To do
Rewrite everything from the start of the records down to the line containing "text at (146, 27): 65 -> 77", that line included, as a numbered list with blank lines left out.

Data lines
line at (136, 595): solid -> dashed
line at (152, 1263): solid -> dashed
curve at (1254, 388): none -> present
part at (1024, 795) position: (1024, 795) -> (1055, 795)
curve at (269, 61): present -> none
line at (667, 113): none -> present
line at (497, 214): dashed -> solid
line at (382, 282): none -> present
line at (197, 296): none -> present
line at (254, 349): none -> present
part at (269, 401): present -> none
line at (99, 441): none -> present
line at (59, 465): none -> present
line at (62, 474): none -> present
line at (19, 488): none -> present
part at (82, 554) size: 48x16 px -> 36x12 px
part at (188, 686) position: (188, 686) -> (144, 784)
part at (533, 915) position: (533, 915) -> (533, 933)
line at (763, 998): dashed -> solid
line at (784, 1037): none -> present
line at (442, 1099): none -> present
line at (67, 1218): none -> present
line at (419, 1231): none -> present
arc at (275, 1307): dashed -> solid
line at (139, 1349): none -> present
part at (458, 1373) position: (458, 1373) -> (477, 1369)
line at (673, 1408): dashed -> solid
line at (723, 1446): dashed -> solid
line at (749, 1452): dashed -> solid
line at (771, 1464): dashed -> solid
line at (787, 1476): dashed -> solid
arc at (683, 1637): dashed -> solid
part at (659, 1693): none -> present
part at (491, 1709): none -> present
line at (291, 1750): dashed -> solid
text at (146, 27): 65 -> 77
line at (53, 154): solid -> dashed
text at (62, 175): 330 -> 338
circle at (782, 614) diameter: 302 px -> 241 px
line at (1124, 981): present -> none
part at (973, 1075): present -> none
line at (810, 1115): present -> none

Correct output
1. line at (136, 595): solid -> dashed
2. line at (152, 1263): solid -> dashed
3. curve at (1254, 388): none -> present
4. part at (1024, 795) position: (1024, 795) -> (1055, 795)
5. curve at (269, 61): present -> none
6. line at (667, 113): none -> present
7. line at (497, 214): dashed -> solid
8. line at (382, 282): none -> present
9. line at (197, 296): none -> present
10. line at (254, 349): none -> present
11. part at (269, 401): present -> none
12. line at (99, 441): none -> present
13. line at (59, 465): none -> present
14. line at (62, 474): none -> present
15. line at (19, 488): none -> present
16. part at (82, 554) size: 48x16 px -> 36x12 px
17. part at (188, 686) position: (188, 686) -> (144, 784)
18. part at (533, 915) position: (533, 915) -> (533, 933)
19. line at (763, 998): dashed -> solid
20. line at (784, 1037): none -> present
21. line at (442, 1099): none -> present
22. line at (67, 1218): none -> present
23. line at (419, 1231): none -> present
24. arc at (275, 1307): dashed -> solid
25. line at (139, 1349): none -> present
26. part at (458, 1373) position: (458, 1373) -> (477, 1369)
27. line at (673, 1408): dashed -> solid
28. line at (723, 1446): dashed -> solid
29. line at (749, 1452): dashed -> solid
30. line at (771, 1464): dashed -> solid
31. line at (787, 1476): dashed -> solid
32. arc at (683, 1637): dashed -> solid
33. part at (659, 1693): none -> present
34. part at (491, 1709): none -> present
35. line at (291, 1750): dashed -> solid
36. text at (146, 27): 65 -> 77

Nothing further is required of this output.